As stated by the appellees:
When the General Assembly passed the Labor Anti-Injunction Act in 1937, Act of June 2, 1937, P.L. 1198, § 1, 43 Pa.Stat. § 206a, et seq., the legislators were particularly concerned with the power of property owners aided by governmental authority for corporate ownership to overpower workers in their rights to organize and protect conditions of employment. 43 Pa.Stat. § 206b(a). Consequently, whenever a legitimate labor dispute arose, they established an absolute prohibition on the power of courts to enter an injunction limiting that protection of those employee rights, except on certain specific terms and conditions. 43 Pa.Stat. § 206c(a), (b), (c); § 206f(e), (g), (j), (m).
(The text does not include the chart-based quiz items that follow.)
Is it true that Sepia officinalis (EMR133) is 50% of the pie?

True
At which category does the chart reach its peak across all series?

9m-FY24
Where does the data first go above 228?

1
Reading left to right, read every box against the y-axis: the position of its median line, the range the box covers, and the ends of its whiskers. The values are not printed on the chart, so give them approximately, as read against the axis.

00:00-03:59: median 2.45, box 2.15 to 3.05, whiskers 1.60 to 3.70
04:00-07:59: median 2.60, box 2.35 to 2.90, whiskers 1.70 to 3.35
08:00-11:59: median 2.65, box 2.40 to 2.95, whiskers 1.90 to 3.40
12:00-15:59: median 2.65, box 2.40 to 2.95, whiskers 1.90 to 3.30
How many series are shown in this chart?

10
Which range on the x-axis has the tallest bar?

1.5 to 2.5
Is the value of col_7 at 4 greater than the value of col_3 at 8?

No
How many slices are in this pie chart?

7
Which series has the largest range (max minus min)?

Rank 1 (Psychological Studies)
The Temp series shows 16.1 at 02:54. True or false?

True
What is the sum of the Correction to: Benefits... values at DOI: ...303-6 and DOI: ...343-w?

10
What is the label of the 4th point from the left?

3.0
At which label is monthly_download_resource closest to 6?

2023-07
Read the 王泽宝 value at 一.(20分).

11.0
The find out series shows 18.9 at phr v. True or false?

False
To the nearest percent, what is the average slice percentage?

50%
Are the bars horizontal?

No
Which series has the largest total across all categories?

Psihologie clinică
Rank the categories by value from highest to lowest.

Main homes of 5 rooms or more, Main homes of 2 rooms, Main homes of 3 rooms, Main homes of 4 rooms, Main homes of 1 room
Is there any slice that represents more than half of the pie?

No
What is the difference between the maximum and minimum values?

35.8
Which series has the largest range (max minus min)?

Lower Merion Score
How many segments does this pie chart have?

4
Appellees' supplemental brief at 10. Thus a public policy has been created by the General Assembly supporting the rights of Unions to picket in cases such as this and it will not depend upon whether or not Coatesville and Giant did or did not establish standards and procedures upon which persons could or could not picket. Appellees correctly allege it would have been incumbent upon Coatesville and Giant, had they promulgated such standards, to establish there were alternative means which would be effective to communicate the message founded by the Unions in order for injunctive relief to be granted, as this is not a political action subject to Commonwealth v. Tate, 495 Pa. 158, 432 A.2d 1382 (1981) and Western Pennsylvania Socialist Workers 1982 Campaign v. Connecticut General Life Ins. Co., 512 Pa. 23, 515 A.2d 1331 (1986) but an economic one with totally different considerations.
In this case, the only effective means of conveying a message to Giant and the people patronizing Giant was at the location of Giant. To place them on the periphery or in any other area of the mall would have been totally ineffective and probably disruptive of the activities of innocent business interests and the public. Although Tate, supra, was a political action and this one is economic, the balancing test espoused by Tate would be applicable to such a determination, Tate relying on tests espoused by the United States Supreme Court in Pruneyard Shopping Center v. Robins, 447 U.S. 74, 100 S.Ct. 2035, 64 L.Ed.2d 741 (1980) which said:
It is, of course, well established that a State in the exercise of its police power may adopt reasonable restrictions on private property so long as the restrictions do not amount to a taking without just compensation or contravene any other federal constitutional provision.
Id. at 81, 100 S.Ct. at 2040, 64 L.Ed.2d at 752.
Again, I agree with appellees and the trial court who suggest that Unions have a constitutional right, both under the Federal and State Constitutions to engage in peaceful picketing to communicate their grievances. In N.L.R.B. v. Babcock Wilcox Co., 351 U.S. 105, 112-13, 76 S.Ct. 679, 684, 100 L.Ed. 975 (1955); Warren v. Motion Picture Machine Operators, 383 Pa. 312, 317, 118 A.2d 168 (1955). The majority correctly points out that despite cessation of picketing by the Union, the question raised by this case is not moot as similar picketing is ongoing throughout the Commonwealth. Unquestionably, the constitutionality of such picketing will be an issue in those instances where the property owner had the foresight to limit picketing as suggested by the majority. That right is specifically protected by the Labor Anti-Injunction Act, supra, and the decision of the trial court denying the preliminary injunction requested by Giant and Coatesville in this case, therefore, must be affirmed.